The research project therefore investigates how these subsidiaries generate practice-relevant competencies on site. The focus is on initial training activities as a key interlink between the local labour market and the skill requirements of the companies. It also examines which evolutionary formations of actor arrangements can be found and how these activities can be explained.
The core question from the business education perspective is, whether and why the existing training system in Germany is accepted and used by foreign companies and if it is adapted to the “training culture” of the host country.

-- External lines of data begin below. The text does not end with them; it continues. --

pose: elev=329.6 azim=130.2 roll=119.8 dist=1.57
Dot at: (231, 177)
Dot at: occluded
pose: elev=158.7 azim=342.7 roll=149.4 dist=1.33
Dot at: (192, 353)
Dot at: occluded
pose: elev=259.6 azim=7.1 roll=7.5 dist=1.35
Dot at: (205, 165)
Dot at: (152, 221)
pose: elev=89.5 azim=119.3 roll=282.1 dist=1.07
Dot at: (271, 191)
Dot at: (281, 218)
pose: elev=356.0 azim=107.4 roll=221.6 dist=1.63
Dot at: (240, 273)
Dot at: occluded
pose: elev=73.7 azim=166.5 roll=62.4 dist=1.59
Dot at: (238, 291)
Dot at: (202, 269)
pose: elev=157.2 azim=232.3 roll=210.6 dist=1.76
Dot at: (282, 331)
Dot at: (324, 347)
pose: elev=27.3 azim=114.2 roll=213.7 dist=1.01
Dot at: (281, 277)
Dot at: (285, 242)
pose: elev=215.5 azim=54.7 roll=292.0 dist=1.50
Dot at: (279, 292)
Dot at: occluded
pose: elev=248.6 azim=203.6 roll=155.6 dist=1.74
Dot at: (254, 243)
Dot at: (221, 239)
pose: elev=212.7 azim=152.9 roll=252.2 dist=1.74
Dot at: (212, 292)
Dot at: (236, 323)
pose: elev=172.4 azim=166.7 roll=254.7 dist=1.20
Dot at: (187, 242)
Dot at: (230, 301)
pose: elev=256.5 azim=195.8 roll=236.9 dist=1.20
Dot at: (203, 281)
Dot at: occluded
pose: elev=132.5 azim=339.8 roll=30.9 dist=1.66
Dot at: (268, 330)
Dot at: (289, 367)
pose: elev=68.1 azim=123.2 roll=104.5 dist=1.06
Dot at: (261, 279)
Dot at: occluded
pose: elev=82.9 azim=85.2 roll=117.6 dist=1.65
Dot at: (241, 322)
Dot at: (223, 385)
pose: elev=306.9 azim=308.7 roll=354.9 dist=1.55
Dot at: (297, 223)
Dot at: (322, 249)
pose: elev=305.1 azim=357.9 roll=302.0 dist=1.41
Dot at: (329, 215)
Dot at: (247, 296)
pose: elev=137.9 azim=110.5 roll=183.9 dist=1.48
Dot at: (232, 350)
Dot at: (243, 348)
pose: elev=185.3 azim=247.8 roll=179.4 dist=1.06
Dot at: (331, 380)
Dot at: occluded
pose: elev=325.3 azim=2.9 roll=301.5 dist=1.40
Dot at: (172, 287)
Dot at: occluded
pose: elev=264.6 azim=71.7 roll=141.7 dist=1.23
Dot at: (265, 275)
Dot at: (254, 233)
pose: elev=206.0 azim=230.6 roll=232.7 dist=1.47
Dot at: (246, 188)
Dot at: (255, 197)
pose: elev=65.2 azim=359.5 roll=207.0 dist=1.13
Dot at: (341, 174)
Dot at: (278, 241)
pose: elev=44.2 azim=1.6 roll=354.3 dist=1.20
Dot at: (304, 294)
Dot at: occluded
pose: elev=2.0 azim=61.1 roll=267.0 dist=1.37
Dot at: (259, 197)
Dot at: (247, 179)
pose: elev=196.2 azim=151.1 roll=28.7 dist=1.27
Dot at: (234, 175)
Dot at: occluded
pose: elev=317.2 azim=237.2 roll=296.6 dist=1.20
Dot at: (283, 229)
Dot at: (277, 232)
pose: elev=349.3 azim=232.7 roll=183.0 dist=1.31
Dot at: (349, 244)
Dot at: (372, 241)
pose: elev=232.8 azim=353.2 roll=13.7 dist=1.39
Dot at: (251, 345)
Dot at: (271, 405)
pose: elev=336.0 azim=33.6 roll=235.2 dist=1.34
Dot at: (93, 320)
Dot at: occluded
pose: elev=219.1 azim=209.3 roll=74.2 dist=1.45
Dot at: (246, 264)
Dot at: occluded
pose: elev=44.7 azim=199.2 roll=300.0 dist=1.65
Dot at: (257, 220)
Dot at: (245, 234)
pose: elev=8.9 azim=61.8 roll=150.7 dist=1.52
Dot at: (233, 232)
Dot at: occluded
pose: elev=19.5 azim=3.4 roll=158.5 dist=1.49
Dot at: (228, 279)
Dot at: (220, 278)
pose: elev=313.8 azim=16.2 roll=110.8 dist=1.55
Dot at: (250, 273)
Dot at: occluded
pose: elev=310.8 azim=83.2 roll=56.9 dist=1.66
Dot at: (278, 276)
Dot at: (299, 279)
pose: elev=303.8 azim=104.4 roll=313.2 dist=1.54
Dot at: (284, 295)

The project concretizes these research questions for "green field investments" from the USA, UK, France, Japan and China. The project will explore this research question for investors from the USA, the UK, France, Japan and China in Germany. In particular, the regions Hamburg, Frankfurt, Düsseldorf, Cologne, Stuttgart and Munich will be used as focus areas in the study. It looks at large, medium-sized as well as small multinational companies and branches from various industries. In addition, various regional actors in the context of provision and support of initial vocational and/or academic training are included in the analysis in order to ascertain the distinctive factors of establishing training structures in the foreign branches.